Design: Cross-sectional observational study.Setting The primary care Optimum Patient Care Research Database and the British Thoracic Society Difficult Asthma Registry.
Participants: Optimum Patient Care Research Database (7195 subjects in three age- and gender-matched groups)—severe asthma (Global Initiative for Asthma (GINA) treatment step 5 with four or more prescriptions/year of oral corticosteroids, n=808), mild/moderate asthma (GINA treatment step 2/3, n=3975) and non-asthma controls (n=2412). 770 subjects with severe asthma from the British Thoracic Society Difficult Asthma Registry (442 receiving daily oral corticosteroids to maintain disease control).
Main outcome measures: Prevalence rates of morbidities associated with systemic steroid exposure were evaluated and reported separately for each group.
Results: 748/808 (93%) subjects with severe asthma had one or more condition linked to systemic corticosteroid exposure (mild/moderate asthma 3109/3975 (78%), non-asthma controls 1548/2412 (64%); p<0.001 for severe asthma versus non-asthma controls).
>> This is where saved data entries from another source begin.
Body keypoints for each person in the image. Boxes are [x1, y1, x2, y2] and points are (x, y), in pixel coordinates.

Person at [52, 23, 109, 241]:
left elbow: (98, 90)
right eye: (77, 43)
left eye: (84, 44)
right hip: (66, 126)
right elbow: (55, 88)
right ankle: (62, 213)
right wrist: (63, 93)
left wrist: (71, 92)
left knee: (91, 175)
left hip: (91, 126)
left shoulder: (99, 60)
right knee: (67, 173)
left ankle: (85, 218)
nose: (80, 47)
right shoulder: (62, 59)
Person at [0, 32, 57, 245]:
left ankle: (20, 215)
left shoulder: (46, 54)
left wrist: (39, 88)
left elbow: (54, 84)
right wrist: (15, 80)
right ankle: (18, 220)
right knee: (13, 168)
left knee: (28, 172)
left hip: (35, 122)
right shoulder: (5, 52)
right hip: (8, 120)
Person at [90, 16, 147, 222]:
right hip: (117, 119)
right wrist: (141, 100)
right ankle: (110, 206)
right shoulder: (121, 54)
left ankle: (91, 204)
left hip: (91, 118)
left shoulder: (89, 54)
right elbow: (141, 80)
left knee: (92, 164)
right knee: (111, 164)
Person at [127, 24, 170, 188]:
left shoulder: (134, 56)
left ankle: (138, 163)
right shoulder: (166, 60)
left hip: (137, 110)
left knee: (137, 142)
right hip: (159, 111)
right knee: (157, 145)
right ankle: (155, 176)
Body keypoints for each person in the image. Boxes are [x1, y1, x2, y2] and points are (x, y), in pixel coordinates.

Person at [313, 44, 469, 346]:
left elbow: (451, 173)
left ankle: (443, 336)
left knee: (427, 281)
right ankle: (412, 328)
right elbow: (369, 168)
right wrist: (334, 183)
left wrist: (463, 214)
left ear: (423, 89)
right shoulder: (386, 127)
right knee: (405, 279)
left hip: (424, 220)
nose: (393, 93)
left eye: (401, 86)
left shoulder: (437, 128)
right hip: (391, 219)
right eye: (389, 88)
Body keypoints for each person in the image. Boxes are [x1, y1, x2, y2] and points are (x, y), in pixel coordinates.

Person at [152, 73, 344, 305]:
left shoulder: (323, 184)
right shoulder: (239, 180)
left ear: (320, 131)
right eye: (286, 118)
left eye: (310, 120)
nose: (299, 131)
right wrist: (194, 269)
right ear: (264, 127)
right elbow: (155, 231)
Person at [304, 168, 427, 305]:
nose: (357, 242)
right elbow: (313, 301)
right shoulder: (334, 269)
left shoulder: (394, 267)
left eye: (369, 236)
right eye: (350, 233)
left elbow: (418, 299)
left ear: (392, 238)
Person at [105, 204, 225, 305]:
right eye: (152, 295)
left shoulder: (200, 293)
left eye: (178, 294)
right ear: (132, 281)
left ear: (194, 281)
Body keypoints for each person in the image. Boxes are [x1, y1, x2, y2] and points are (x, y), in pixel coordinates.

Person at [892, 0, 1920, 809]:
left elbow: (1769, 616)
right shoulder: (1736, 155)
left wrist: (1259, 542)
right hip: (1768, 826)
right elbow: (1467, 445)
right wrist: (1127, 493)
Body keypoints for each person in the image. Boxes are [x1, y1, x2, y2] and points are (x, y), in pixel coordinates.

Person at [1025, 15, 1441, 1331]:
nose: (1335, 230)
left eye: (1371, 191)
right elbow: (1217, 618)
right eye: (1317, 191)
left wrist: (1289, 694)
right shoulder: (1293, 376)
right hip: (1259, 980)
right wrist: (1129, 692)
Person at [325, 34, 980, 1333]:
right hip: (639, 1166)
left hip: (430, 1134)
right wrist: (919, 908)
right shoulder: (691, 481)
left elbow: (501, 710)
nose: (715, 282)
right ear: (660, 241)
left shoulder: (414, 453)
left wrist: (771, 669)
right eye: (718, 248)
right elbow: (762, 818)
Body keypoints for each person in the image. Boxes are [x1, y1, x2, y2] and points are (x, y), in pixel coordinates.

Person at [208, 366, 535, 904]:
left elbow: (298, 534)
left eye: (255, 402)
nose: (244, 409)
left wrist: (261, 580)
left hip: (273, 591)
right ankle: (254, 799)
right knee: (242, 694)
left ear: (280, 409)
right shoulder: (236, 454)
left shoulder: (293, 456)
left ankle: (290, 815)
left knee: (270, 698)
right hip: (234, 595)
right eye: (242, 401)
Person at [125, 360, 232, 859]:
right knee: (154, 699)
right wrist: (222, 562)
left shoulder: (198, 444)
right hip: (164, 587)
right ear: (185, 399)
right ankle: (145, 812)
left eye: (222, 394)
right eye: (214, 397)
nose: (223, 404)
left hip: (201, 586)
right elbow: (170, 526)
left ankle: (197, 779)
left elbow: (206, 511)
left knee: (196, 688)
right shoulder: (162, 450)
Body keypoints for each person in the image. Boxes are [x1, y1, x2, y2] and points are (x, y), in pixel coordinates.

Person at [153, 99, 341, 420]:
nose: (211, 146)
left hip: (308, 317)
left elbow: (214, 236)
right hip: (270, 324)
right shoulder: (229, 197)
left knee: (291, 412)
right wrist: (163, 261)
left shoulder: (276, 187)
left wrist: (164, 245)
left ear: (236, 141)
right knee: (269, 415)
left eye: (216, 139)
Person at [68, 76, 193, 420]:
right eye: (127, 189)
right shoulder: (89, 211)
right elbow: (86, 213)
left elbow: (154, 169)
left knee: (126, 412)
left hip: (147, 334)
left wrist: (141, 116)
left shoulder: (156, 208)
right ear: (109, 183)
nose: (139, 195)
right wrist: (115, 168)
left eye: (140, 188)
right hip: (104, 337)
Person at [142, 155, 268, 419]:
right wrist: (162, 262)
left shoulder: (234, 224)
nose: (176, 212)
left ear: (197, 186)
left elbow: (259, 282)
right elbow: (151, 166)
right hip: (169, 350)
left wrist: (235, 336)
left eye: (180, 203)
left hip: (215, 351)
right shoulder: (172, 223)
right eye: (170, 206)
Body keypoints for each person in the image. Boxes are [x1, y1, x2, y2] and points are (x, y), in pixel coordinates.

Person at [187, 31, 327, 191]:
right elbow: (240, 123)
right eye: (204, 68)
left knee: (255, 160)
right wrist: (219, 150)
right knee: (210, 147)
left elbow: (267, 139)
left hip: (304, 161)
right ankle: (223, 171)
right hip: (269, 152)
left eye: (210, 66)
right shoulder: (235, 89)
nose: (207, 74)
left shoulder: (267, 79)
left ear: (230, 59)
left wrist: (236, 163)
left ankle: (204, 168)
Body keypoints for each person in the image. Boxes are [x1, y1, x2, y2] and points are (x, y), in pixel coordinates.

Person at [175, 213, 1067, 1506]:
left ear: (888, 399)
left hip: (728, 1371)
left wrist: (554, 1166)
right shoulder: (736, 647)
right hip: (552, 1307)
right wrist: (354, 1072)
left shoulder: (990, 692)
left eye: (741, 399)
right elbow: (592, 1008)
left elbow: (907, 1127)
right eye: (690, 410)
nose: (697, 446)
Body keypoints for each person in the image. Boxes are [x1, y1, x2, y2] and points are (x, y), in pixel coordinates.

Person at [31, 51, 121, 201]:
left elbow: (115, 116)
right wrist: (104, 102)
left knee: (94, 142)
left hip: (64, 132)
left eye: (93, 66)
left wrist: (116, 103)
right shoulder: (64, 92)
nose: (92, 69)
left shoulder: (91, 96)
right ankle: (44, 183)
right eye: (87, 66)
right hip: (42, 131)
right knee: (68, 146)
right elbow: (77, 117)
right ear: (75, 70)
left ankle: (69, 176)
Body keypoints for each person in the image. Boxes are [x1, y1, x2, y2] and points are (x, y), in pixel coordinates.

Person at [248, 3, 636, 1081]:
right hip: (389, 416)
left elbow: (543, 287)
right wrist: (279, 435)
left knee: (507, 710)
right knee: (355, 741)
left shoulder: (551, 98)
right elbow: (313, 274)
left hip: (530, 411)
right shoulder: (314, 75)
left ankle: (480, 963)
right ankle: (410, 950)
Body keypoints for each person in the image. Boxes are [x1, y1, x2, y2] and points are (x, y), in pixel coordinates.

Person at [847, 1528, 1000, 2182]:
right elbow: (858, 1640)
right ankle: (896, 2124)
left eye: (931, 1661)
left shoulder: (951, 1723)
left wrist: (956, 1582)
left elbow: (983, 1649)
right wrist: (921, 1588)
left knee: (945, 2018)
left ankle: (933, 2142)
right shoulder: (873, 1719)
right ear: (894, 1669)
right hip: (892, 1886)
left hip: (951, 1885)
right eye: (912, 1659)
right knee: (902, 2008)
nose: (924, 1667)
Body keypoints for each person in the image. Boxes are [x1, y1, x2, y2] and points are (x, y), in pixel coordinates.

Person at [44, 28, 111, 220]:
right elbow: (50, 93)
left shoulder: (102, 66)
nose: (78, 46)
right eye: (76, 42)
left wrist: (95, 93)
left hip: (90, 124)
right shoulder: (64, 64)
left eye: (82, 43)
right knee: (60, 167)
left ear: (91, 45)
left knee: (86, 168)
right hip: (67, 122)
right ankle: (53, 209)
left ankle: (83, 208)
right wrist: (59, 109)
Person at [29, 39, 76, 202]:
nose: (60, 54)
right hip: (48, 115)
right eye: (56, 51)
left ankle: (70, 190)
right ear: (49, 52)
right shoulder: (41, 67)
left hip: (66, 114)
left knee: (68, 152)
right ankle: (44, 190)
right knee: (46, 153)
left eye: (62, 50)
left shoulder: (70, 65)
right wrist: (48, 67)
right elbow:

Compared with mild/moderate asthma, morbidity rates for severe asthma were significantly higher for conditions associated with systemic steroid exposure (type II diabetes 10% vs 7%, OR=1.46 (95% CI 1.11 to 1.91), p<0.01; osteoporosis 16% vs 4%, OR=5.23, (95% CI 3.97 to 6.89), p<0.001; dyspeptic disorders (including gastric/duodenal ulceration) 65% vs 34%, OR=3.99, (95% CI 3.37 to 4.72), p<0.001; cataracts 9% vs 5%, OR=1.89, (95% CI 1.39 to 2.56), p<0.001). In the British Thoracic Society Difficult Asthma Registry similar prevalence rates were found, although, additionally, high rates of osteopenia (35%) and obstructive sleep apnoea (11%) were identified.
Conclusions: Oral corticosteroid-related adverse events are common in severe asthma. New treatments which reduce exposure to oral corticosteroids may reduce the prevalence of these conditions and this should be considered in cost-effectiveness analyses of these new treatments.